EXERCISE DIRECTIONS: From the first line of the records below, transcribe each line exactly up to and including the one with "X-6500Y2730D01*"; pictures stay out.

TASK INPUTS:
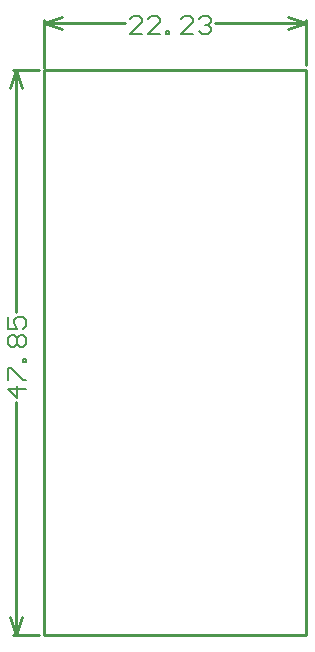
<source format=gko>
G04 Layer_Color=16711935*
%FSLAX24Y24*%
%MOIN*%
G70*
G01*
G75*
%ADD59C,0.0060*%
%ADD101C,0.0100*%
D59*
X-5900Y1231D02*
X-6500D01*
X-6200Y931D01*
Y1331D01*
X-6500Y1531D02*
Y1931D01*
X-6400D01*
X-6000Y1531D01*
X-5900D01*
Y2131D02*
X-6000D01*
Y2231D01*
X-5900D01*
Y2131D01*
X-6400Y2630D02*
X-6500Y2730D01*
Y2930D01*
X-6400Y3030D01*
X-6300D01*
X-6200Y2930D01*
X-6100Y3030D01*
X-6000D01*
X-5900Y2930D01*
Y2730D01*
X-6000Y2630D01*
X-6100D01*
X-6200Y2730D01*
X-6300Y2630D01*
X-6400D01*
X-6200Y2730D02*
Y2930D01*
X-6500Y3630D02*
Y3230D01*
X-6200D01*
X-6300Y3430D01*
Y3530D01*
X-6200Y3630D01*
X-6000D01*
X-5900Y3530D01*
Y3330D01*
X-6000Y3230D01*
X-2060Y13050D02*
X-2459D01*
X-2060Y13449D01*
Y13549D01*
X-2159Y13649D01*
X-2359D01*
X-2459Y13549D01*
X-1460Y13050D02*
X-1860D01*
X-1460Y13449D01*
Y13549D01*
X-1560Y13649D01*
X-1760D01*
X-1860Y13549D01*
X-1260Y13050D02*
Y13150D01*
X-1160D01*
Y13050D01*
X-1260D01*
X-360D02*
X-760D01*
X-360Y13449D01*
Y13549D01*
X-460Y13649D01*
X-660D01*
X-760Y13549D01*
X-160D02*
X-60Y13649D01*
X140D01*
X240Y13549D01*
Y13449D01*
X140Y13349D01*
X40D01*
X140D01*
X240Y13249D01*
Y13150D01*
X140Y13050D01*
X-60D01*
X-160Y13150D01*
D101*
X-6360Y11859D02*
X-5475D01*
X-6360Y-6978D02*
X-5475D01*
X-6260Y3790D02*
Y11859D01*
Y-6978D02*
Y771D01*
X-6460Y11259D02*
X-6260Y11859D01*
X-6060Y11259D01*
X-6260Y-6978D02*
X-6060Y-6378D01*
X-6460D02*
X-6260Y-6978D01*
X3425Y12009D02*
Y13509D01*
X-5325Y11909D02*
Y13509D01*
X400Y13409D02*
X3425D01*
X-5325D02*
X-2619D01*
X2825Y13609D02*
X3425Y13409D01*
X2825Y13209D02*
X3425Y13409D01*
X-5325D02*
X-4725Y13209D01*
X-5325Y13409D02*
X-4725Y13609D01*
X-5325Y11859D02*
X3425D01*
X-5325Y-6978D02*
Y11859D01*
Y-6978D02*
X3425D01*
Y11859D01*
M02*

</source>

RESULT OF THE TASK:
<source format=gko>
G04 Layer_Color=16711935*
%FSLAX24Y24*%
%MOIN*%
G70*
G01*
G75*
%ADD59C,0.0060*%
%ADD101C,0.0100*%
D59*
X-5900Y1231D02*
X-6500D01*
X-6200Y931D01*
Y1331D01*
X-6500Y1531D02*
Y1931D01*
X-6400D01*
X-6000Y1531D01*
X-5900D01*
Y2131D02*
X-6000D01*
Y2231D01*
X-5900D01*
Y2131D01*
X-6400Y2630D02*
X-6500Y2730D01*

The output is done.